If the face of these changes, IROs need to review their communication strategy. The annual report has become more important. It is a source of information that has consistently been available to all investors.


So-called 'meme stocks' reminded us how people find narratives everywhere. Having a consistent top-line message running through your annual report with a design that reinforces it, amplifies your story, and means you shape perceptions.


More than ever, the annual report needs to be credible. Companies must resist the temptation to put a positive spin on their business by not addressing the challenges they face. More effort should be made to explain how the business makes money and the drivers behind this. We’re not suggesting that a new generation of ‘degenerates’ are going to start building valuation models. But if you were an IRO at the centre of a trading frenzy, you need to be sure you’ve done everything in your power to communicate the fundamentals of your business as widely as possible.
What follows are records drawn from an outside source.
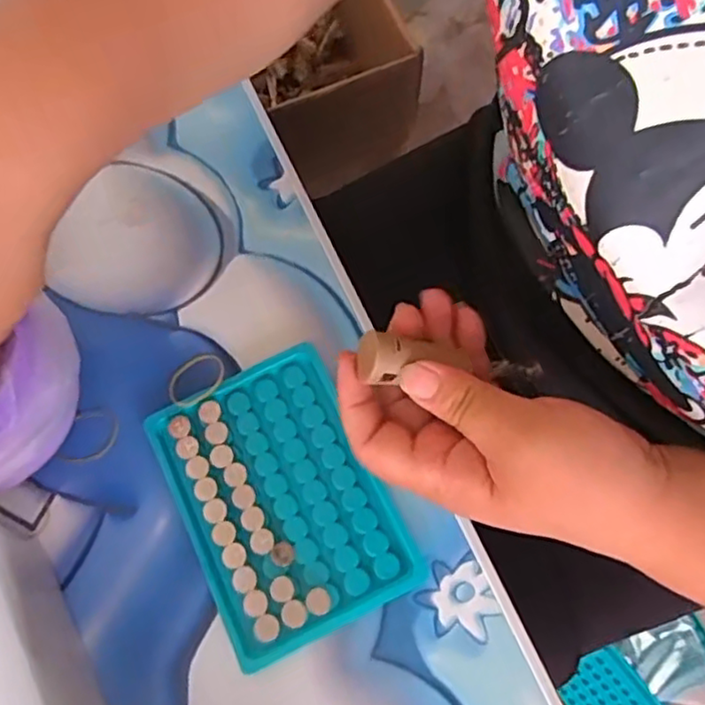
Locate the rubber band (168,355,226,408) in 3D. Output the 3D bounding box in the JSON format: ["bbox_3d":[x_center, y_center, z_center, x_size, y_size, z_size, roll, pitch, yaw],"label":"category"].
[{"bbox_3d":[-0.081,0.014,0.342,0.033,0.004,0.026,-41,56,-18],"label":"rubber band"}]

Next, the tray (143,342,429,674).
[{"bbox_3d":[-0.035,0.070,0.320,0.093,0.011,0.130,-26,72,-8],"label":"tray"}]

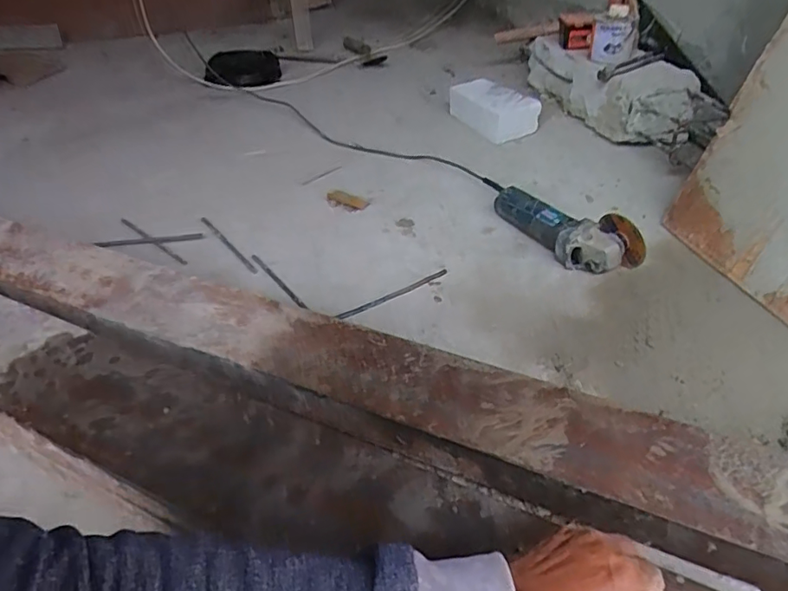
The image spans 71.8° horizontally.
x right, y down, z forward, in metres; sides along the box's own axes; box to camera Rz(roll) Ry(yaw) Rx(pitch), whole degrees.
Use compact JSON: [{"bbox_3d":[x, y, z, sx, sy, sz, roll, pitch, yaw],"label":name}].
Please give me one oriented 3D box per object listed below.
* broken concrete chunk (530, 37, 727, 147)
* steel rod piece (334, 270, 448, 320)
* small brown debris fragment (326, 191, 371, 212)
[{"bbox_3d":[0.517,-0.501,1.318,0.177,0.158,0.614,-13,42,-11],"label":"broken concrete chunk"},{"bbox_3d":[0.002,-0.001,0.881,0.204,0.011,0.017,-23,44,-21],"label":"steel rod piece"},{"bbox_3d":[-0.102,-0.192,1.098,0.108,0.021,0.031,22,47,27],"label":"small brown debris fragment"}]

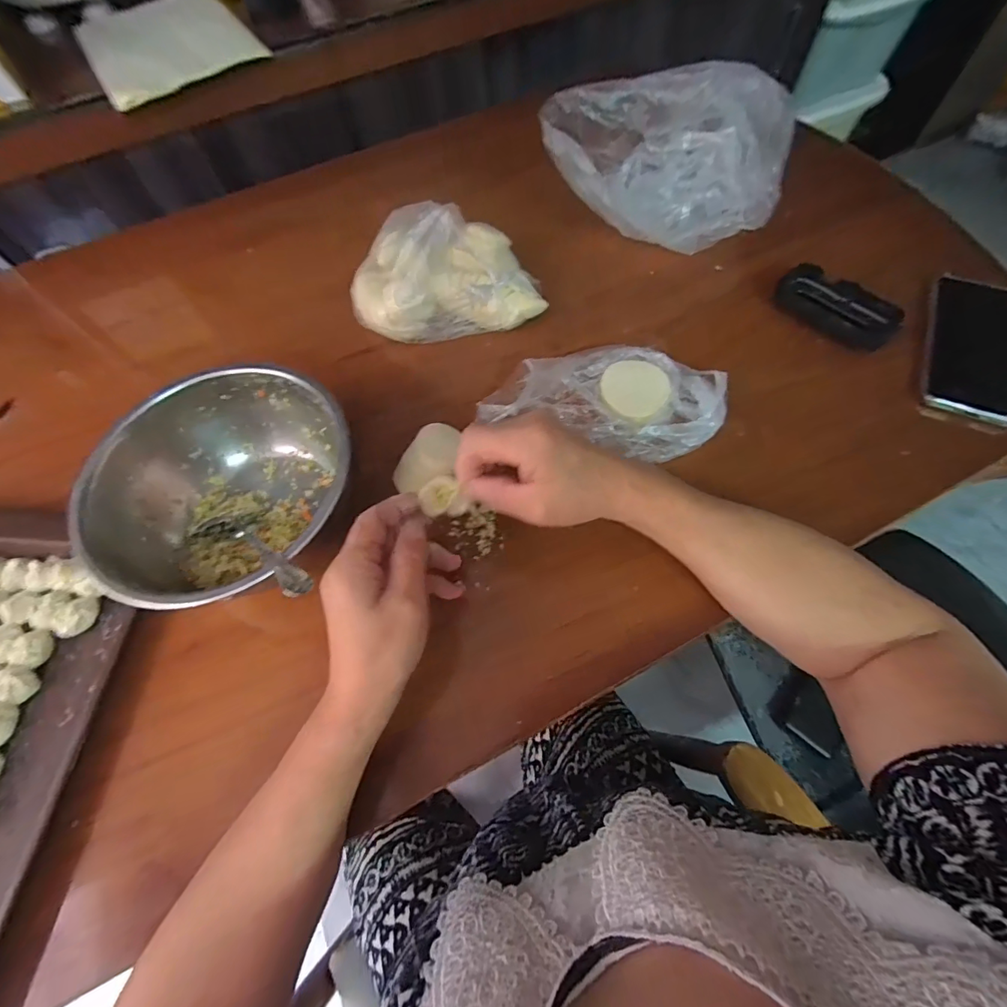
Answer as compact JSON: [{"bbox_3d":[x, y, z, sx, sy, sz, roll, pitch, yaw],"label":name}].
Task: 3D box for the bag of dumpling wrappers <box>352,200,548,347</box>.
[{"bbox_3d":[-0.057,-0.231,0.447,0.188,0.084,0.110,-1,64,1],"label":"bag of dumpling wrappers"}]

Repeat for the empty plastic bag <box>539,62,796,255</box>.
[{"bbox_3d":[0.160,-0.329,0.469,0.228,0.136,0.112,18,66,10],"label":"empty plastic bag"}]

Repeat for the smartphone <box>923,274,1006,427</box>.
[{"bbox_3d":[0.430,-0.140,0.417,0.076,0.014,0.147,16,76,18],"label":"smartphone"}]

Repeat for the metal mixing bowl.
[{"bbox_3d":[-0.208,-0.015,0.352,0.158,0.076,0.178,36,71,19],"label":"metal mixing bowl"}]

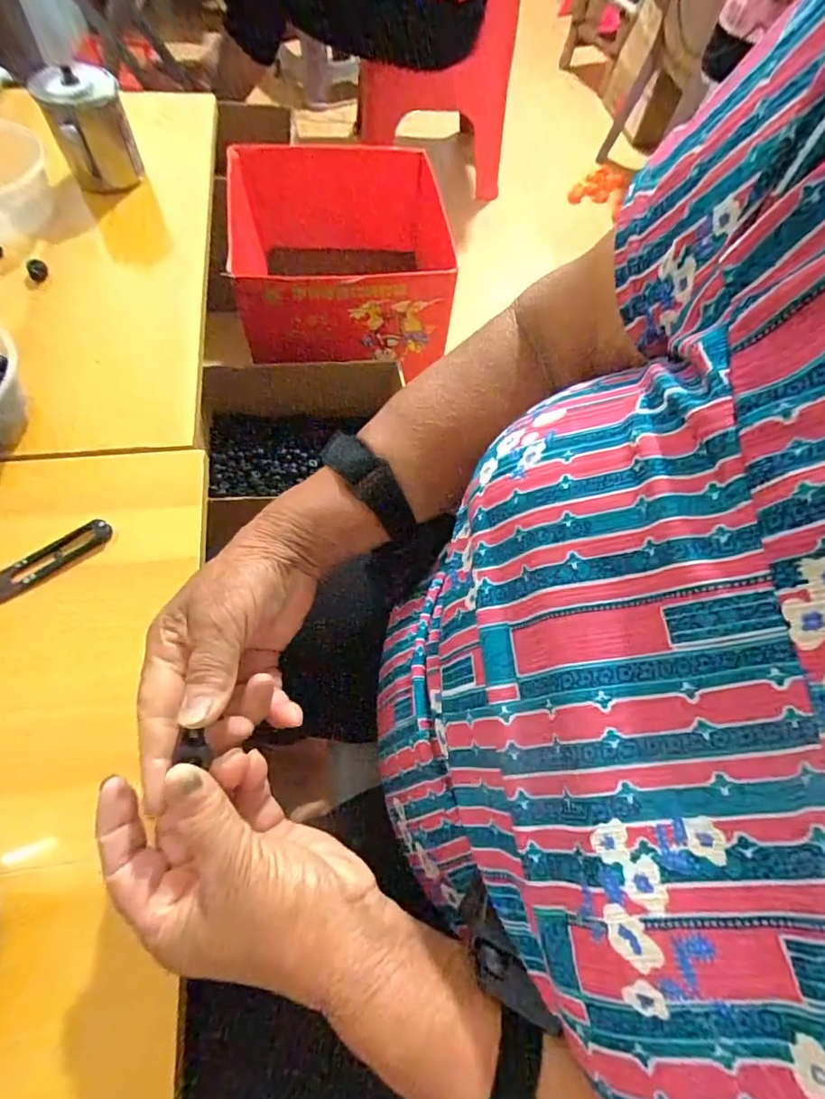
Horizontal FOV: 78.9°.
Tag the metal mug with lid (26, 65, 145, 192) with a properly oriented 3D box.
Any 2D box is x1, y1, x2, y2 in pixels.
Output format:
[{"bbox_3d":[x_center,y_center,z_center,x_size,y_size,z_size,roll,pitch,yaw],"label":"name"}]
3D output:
[{"bbox_3d":[-0.333,-0.435,0.527,0.075,0.097,0.070,-25,64,-16],"label":"metal mug with lid"}]

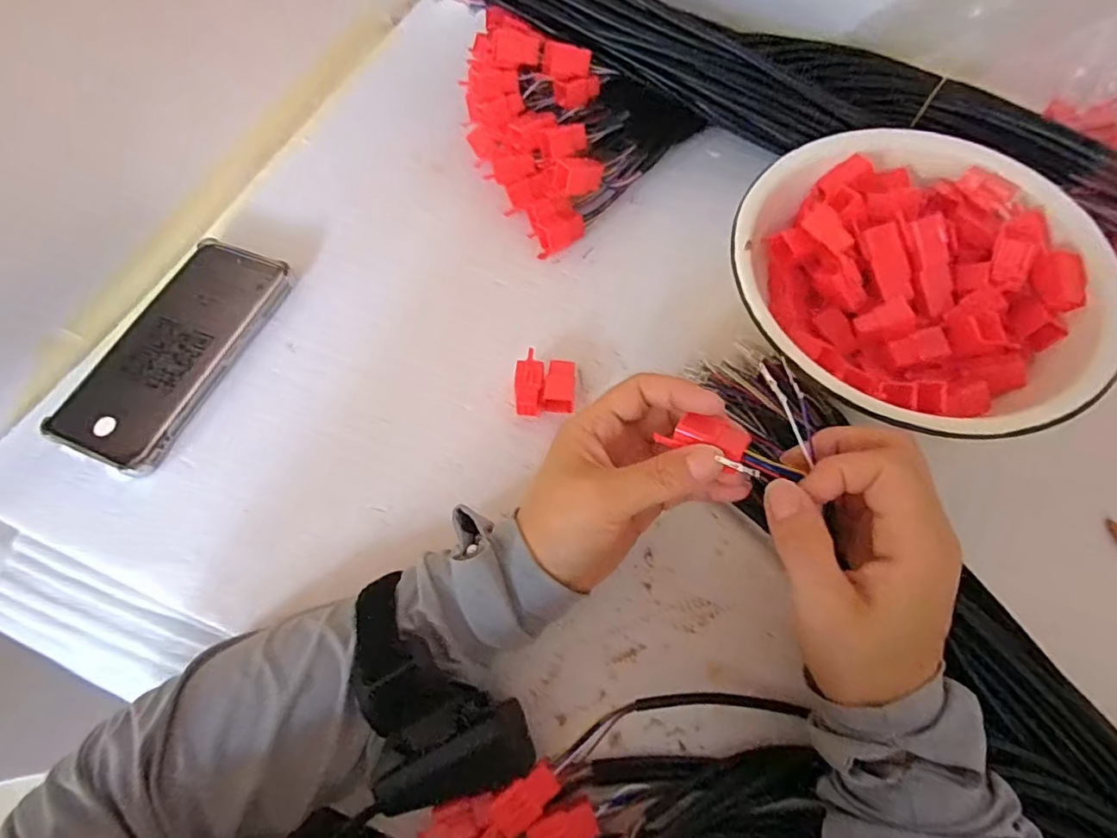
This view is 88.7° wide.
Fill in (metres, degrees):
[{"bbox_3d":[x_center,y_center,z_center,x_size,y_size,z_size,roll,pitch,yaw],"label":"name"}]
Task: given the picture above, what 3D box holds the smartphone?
[{"bbox_3d":[-0.253,-0.047,0.375,0.081,0.015,0.162,21,67,9],"label":"smartphone"}]

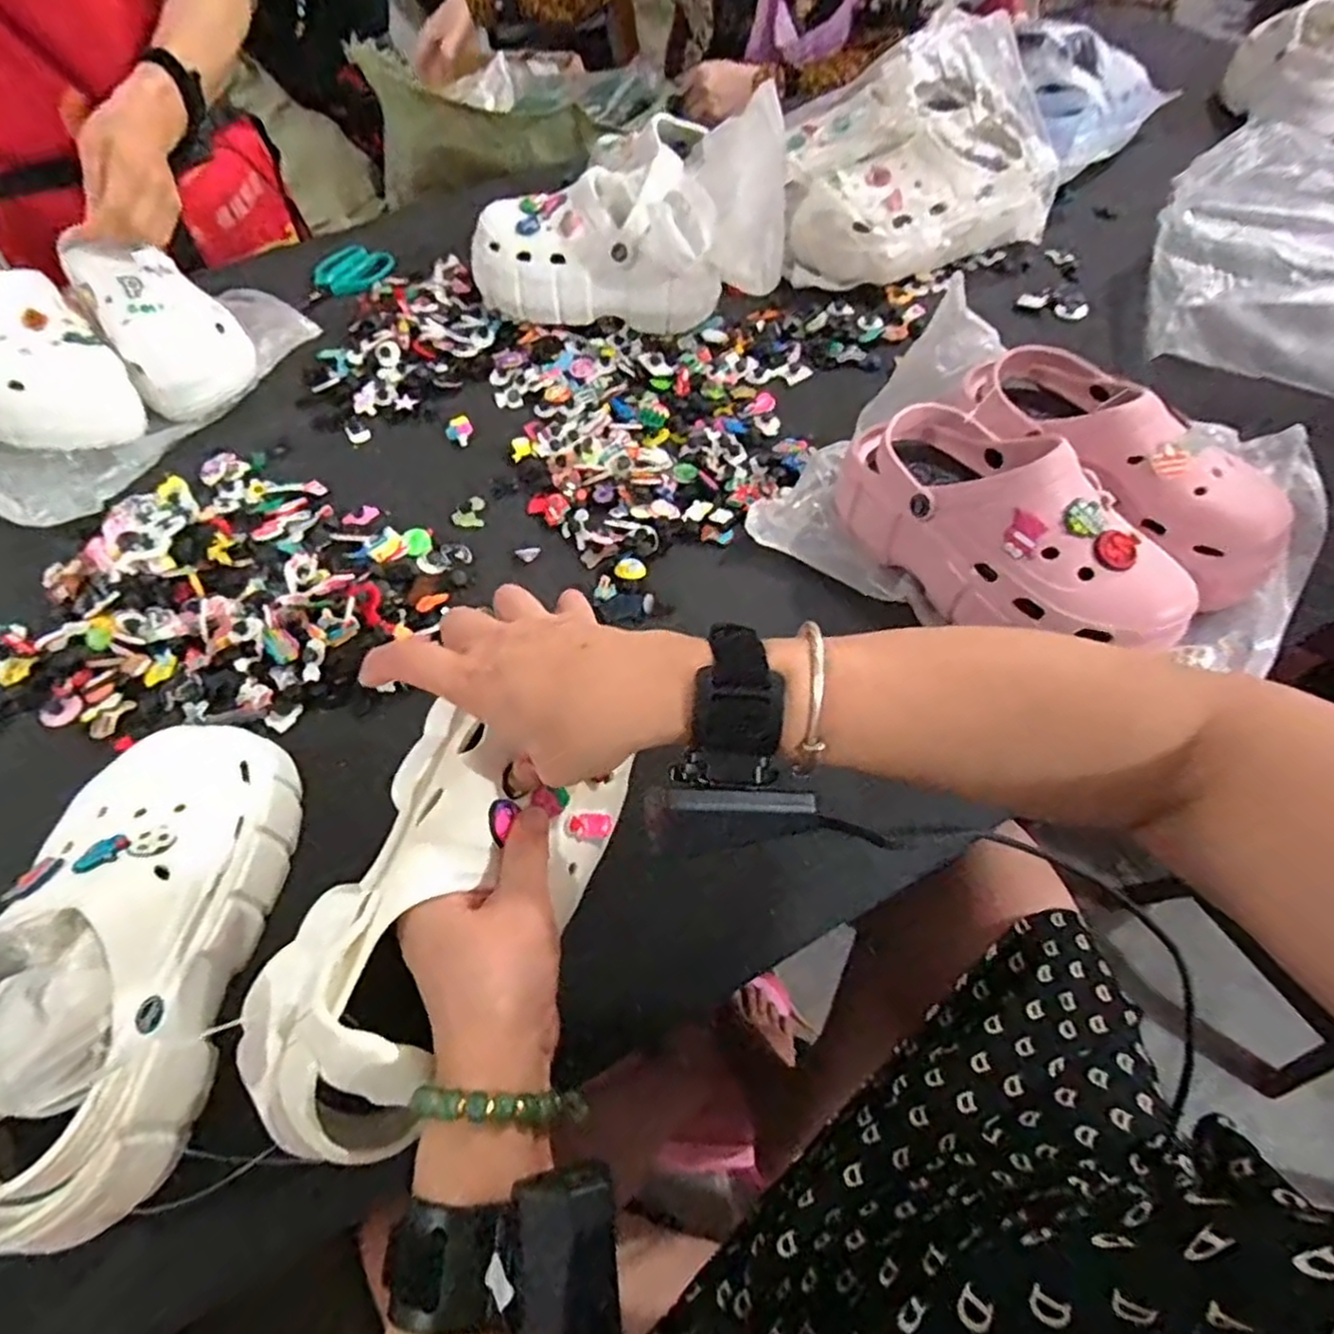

It also gives you publicly available information to point to should you need to explain your position in a crisis.


The website provides a broader canvas to provide context and detail. It enables you to speak to a bigger audience and is where you can educate investors. Writing content for an intelligent reader who doesn’t necessarily understand your business as opposed to a sell-side analyst you deal with regularly is a good discipline. When people are so familiar with a business, it’s easy to fall foul of the curse of too much knowledge. The writer is unable to imagine a reader without the same level of knowledge and the writing can be dense and hard to follow. Writing for an intelligent person with no specialist knowledge will make your content clearer to all investors.


We don’t advocate communicating in chat rooms, but your website provides an important bridge to social media and the digital world. Posting highlights makes your message more visible and means you can direct people back to the website.  


As we move slowly from pandemic to endemic, restrictions and lockdowns will recede into our memories. In some areas of our lives, the events will mark a turning point. The rise of the retail investor brought into focus changes that will continue to influence investor communication.